Au-delà des coûts immédiats, les chercheurs soulignent que les conséquences économiques des phénomènes extrêmes de l’été 2025 se feront sentir plusieurs années. L’étude estime que les pertes totales pour l’Europe pourraient atteindre 126 milliards d’euros d’ici à 2029. Cette projection tient compte des effets secondaires sur les investissements, la santé publique, l’assurance et les migrations internes liées aux sinistres.

« Les vagues de chaleur, sécheresses et inondations qui ont marqué l’été 2025 ont engendré 43 milliards d’euros de pertes pour l’économie européenne, selon une étude d’économistes publiée lundi, qui souligne que ces coûts immédiats ne sont qu’un début », rapportait Le Dauphiné le 15 septembre 2025.

Les infrastructures exposées à la montée des eaux ou à la sécheresse récurrente devront faire l’objet de rénovations massives. De même, les collectivités locales devront renforcer leurs dispositifs de résilience, ce qui impliquera des investissements publics supplémentaires.

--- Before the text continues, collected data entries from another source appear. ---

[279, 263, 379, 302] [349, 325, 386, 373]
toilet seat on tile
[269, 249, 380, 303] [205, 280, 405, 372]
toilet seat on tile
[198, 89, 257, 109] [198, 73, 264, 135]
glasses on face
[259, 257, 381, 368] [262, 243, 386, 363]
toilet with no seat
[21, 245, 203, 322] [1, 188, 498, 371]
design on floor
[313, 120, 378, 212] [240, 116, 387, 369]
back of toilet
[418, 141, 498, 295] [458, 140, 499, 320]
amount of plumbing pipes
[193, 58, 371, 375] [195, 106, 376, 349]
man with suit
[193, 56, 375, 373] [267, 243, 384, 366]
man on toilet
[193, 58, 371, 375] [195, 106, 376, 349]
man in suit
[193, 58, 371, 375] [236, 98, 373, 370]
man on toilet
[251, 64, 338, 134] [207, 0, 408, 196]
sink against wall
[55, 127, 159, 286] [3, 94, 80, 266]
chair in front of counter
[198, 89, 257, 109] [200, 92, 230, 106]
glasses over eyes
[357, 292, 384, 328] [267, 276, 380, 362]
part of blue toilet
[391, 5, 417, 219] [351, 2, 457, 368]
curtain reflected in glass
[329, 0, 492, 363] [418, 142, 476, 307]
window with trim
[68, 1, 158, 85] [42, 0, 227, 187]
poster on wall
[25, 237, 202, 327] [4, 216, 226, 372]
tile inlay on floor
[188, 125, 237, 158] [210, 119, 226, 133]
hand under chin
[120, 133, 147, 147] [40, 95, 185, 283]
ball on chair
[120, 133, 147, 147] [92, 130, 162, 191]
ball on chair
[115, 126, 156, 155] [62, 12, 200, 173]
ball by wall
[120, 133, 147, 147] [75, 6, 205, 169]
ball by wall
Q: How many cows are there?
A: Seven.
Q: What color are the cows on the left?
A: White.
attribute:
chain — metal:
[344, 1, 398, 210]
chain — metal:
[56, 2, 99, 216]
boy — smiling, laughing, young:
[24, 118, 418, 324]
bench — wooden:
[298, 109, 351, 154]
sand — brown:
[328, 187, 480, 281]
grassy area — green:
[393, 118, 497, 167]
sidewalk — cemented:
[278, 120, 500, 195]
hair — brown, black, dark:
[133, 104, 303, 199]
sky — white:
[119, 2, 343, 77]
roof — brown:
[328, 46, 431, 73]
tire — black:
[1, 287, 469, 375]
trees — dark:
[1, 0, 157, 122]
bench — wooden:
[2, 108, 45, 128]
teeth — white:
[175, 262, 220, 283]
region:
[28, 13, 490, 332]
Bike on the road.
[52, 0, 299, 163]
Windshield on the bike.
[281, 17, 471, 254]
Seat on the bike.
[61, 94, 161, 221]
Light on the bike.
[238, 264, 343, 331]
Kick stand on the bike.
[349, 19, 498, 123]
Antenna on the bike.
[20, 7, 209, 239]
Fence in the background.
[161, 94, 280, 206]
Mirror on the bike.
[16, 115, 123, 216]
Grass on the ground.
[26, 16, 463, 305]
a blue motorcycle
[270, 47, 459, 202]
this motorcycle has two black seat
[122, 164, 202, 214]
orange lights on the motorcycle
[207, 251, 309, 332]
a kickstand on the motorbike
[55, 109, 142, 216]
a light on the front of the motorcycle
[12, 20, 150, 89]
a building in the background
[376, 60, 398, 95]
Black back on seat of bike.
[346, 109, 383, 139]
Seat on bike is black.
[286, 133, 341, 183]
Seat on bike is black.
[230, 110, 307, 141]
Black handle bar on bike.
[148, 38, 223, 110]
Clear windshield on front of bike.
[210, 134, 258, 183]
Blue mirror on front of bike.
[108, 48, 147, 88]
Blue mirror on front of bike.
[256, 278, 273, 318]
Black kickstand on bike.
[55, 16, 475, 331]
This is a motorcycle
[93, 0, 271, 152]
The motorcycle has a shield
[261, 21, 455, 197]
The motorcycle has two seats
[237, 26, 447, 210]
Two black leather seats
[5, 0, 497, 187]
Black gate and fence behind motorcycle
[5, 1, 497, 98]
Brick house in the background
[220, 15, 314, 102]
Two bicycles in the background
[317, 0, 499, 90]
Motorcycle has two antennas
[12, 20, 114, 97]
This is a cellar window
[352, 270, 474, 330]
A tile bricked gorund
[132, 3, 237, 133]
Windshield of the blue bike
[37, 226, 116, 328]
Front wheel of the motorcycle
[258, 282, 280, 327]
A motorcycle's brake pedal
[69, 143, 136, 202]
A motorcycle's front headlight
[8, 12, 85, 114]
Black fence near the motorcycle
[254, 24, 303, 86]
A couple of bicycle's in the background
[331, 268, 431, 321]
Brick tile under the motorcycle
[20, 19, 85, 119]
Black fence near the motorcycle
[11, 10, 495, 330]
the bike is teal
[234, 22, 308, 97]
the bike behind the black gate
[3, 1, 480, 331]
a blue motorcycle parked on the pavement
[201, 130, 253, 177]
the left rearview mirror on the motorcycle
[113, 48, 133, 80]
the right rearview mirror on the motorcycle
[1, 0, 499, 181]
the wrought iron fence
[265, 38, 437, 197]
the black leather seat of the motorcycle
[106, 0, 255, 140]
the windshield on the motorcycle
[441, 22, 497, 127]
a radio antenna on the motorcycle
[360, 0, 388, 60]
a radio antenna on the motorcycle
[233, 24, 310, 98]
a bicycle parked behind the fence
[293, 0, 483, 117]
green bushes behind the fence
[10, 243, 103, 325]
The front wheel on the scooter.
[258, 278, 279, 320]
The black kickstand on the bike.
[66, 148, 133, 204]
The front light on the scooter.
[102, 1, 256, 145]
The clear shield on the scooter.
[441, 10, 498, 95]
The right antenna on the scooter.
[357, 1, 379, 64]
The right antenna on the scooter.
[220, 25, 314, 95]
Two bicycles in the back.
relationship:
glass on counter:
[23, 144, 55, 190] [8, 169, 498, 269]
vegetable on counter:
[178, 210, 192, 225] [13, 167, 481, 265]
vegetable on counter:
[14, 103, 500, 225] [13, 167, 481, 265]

La croissance française impactée dès cette année

L’été 2025 a d’ores et déjà affecté la trajectoire économique de la France. Selon une estimation relayée par L’Express, la chaleur extrême aurait « coûté environ 0,3 point de croissance du PIB » au pays cette année. Cette contraction résulte de multiples ralentissements dans les transports, l’énergie, le BTP et la grande distribution.

Ces pertes, bien que partiellement compensées par les dépenses de reconstruction, alimentent une dynamique économique moins favorable que prévu. La Banque de France a d’ailleurs revu ses prévisions de croissance pour le second semestre, anticipant un ralentissement de la consommation.